NPR for North Texas
Play Live Radio
Next Up:
0:00
0:00
0:00 0:00
Available On Air Stations

DISD education model could go nationwide

By Bill Zeeble, KERA 90.1 reporter

Dallas, TX – Alex Sanger Elementary School Pre-K Classroom: The tiger on the bus goes, "Roar roar, roar!"

Bill Zeeble, KERA 90.1 reporter: Last fall, these 21 enthusiastic 4-year olds started this pre-kindergarten class in Alex Sanger Elementary School in South Dallas. They qualified for free or reduced-cost lunches, spoke limited English, or were homeless. In a school district where dropout rates can hover at 30% and higher - and where a federal desegregation order's been in place more than three decades - these at-risk children seemed ripe for an effective pre-K program.

Beth Steerman, Executive Director, Early Childhood Education, Dallas Independent School District: The district realizes the significance and importance of pre-kindergarten in terms of preparing children for entering kindergarten as successful readers and learners.

Zeeble: Beth Steerman is the DISD's Executive Director of Early Childhood Education.

Steerman: We know our children who enter pre-K need attention, need to have their vocabulary enhanced, strengthened.

Zeeble: Under superintendent Mike Moses, there's been a renewed emphasis on reading for pre-K students. Experts say everything - even math education - starts there. In Dallas, despite better overall test scores, reading comprehension has consistently been the problem. So the district tried tracking down a program to fix it. Officials found it, already in use, at Head Start. The program's called LEAP.

Steerman: LEAP is the Language Enrichment Activities Program that was developed at SMU by Nell Carvell.

Nell Carvell, Director, LEAP and Head Start Initiatives, Southern Methodist University: When I went out to look at the children, it appeared that what was missing was language. Not phonics, but language. They didn't speak in complete sentences. They had limited vocabularies for 4-year-olds.

Zeeble: Nell Carvell, a longtime early childhood expert and director of SMU's LEAP and Head Start initiatives, says that was the situation more than ten years ago, when she was asked to fix some problems locally within Head Start. She found 4-year-olds were a year behind in their vocabulary, and traced it to their parents.

**WHAT YOU SHOULD DO**
Resume the radio story about the Dallas pre-K language program from the point where it stops.

**EXCERPTED DATA**
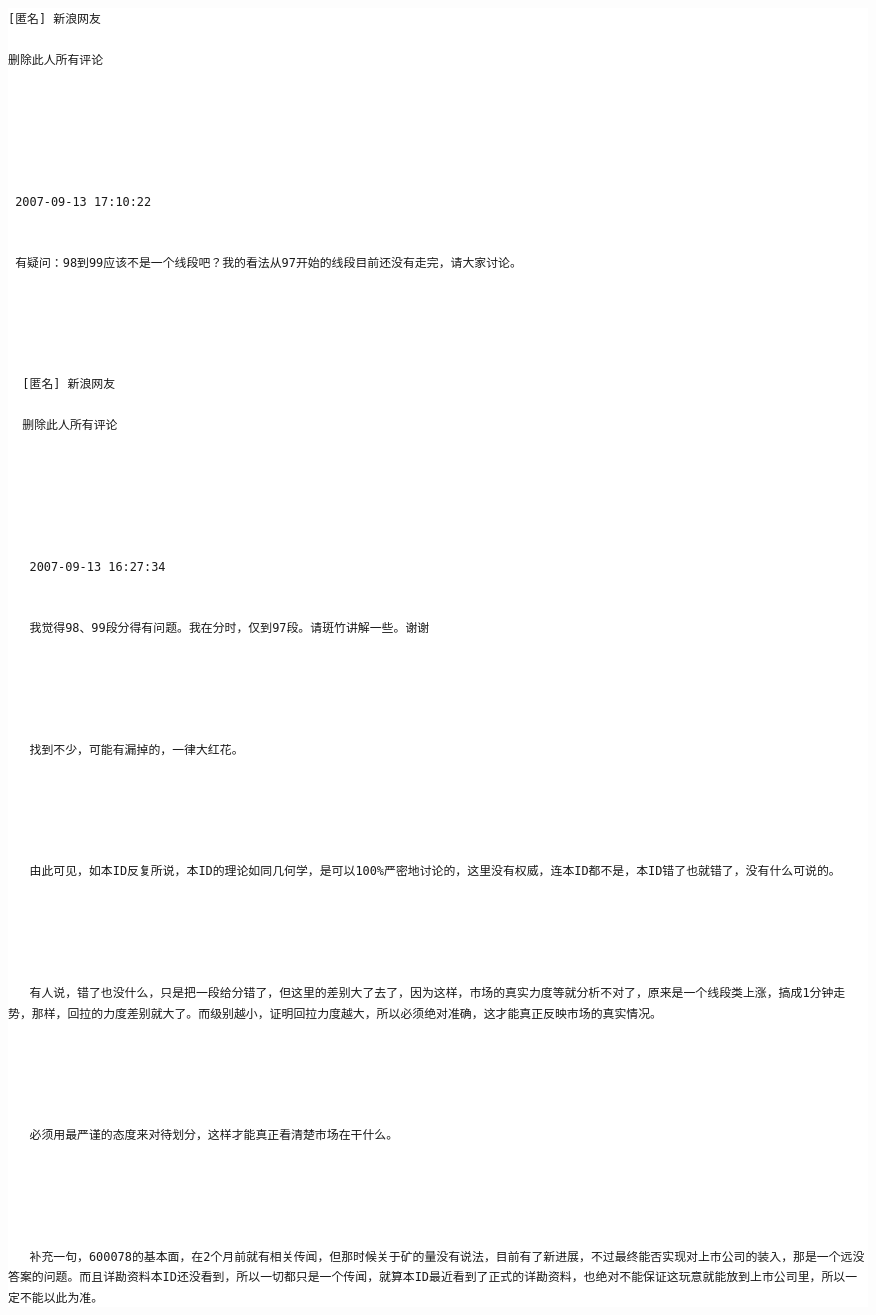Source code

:   
   
  
  
    [匿名] 新浪网友
   
    删除此人所有评论
   
   
    
     
    
    
     2007-09-13 17:10:22
    
    
     有疑问：98到99应该不是一个线段吧？我的看法从97开始的线段目前还没有走完，请大家讨论。
    
    
     
    
    
      [匿名] 新浪网友
     
      删除此人所有评论
     
     
      
       
      
      
       2007-09-13 16:27:34
      
      
       我觉得98、99段分得有问题。我在分时，仅到97段。请斑竹讲解一些。谢谢
      
      
       
      
      
       找到不少，可能有漏掉的，一律大红花。
      
      
       
      
      
       由此可见，如本ID反复所说，本ID的理论如同几何学，是可以100%严密地讨论的，这里没有权威，连本ID都不是，本ID错了也就错了，没有什么可说的。
      
      
       
      
      
       有人说，错了也没什么，只是把一段给分错了，但这里的差别大了去了，因为这样，市场的真实力度等就分析不对了，原来是一个线段类上涨，搞成1分钟走势，那样，回拉的力度差别就大了。而级别越小，证明回拉力度越大，所以必须绝对准确，这才能真正反映市场的真实情况。
      
      
       
      
      
       必须用最严谨的态度来对待划分，这样才能真正看清楚市场在干什么。
      
      
       
      
      
       补充一句，600078的基本面，在2个月前就有相关传闻，但那时候关于矿的量没有说法，目前有了新进展，不过最终能否实现对上市公司的装入，那是一个远没答案的问题。而且详勘资料本ID还没看到，所以一切都只是一个传闻，就算本ID最近看到了正式的详勘资料，也绝对不能保证这玩意就能放到上市公司里，所以一定不能以此为准。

**ANSWER SECTION**
Carvell: A great majority of them didn't finish high school. They weren't employed. Really, what I consider it is an environment disability. It appears in children as a learning disability. But they don't have a learning disability. They just never had the opportunity to be around books, conversation, and a rich vocabulary. They just were never around that.

Zeeble: So Carvell started developing the LEAP curriculum built on books. Hardcover books.

Carvell: If you say to a kid, "You're really important and I think books are important; they're a gift in our lives." And you give the child a torn-up paperback book, where the pages are dog-eared and dirty. They're not going to believe you. So I wanted to put really nice books in. We average 20 new books a year at all our sites with this program.

Zeeble: In her class, pre-K teacher Sue Hanson is using a hard cover version of Lenny Hort's "The Seals on the Bus."

Sue Hanson, pre-K teacher, Alex Sanger Elementary School: How do they look?
Children: Scared. Surprised.
Hanson: Surprised. Let's see what happens next.
Children: [Squeals, laughter]
Hanson: What did you see? Liliana has her hand up.
Children: There's an animal driving. A tiger!
Hanson: Could this be a real story or pretend?
Children: PRETEND!!!
Hanson: Marvin, how do you know it's pretend?
Marvin: Because lions don't drive, they walk.

Zeeble: Hanson continues the lesson as she corrects Marvin that it's a tiger, not a lion. With more than 30 years experience teaching young children, Hanson knows how to maintain interest, prompt responses from every child, and especially - keep it all fun.

Hanson: Learning is fun. They don't realize we come to school to learn. So we have to make it high interest and use things from home, from their past, that they've learned and then apply it to things in school.

Zeeble: Hanson said last fall, only three children here had any concept of the alphabet.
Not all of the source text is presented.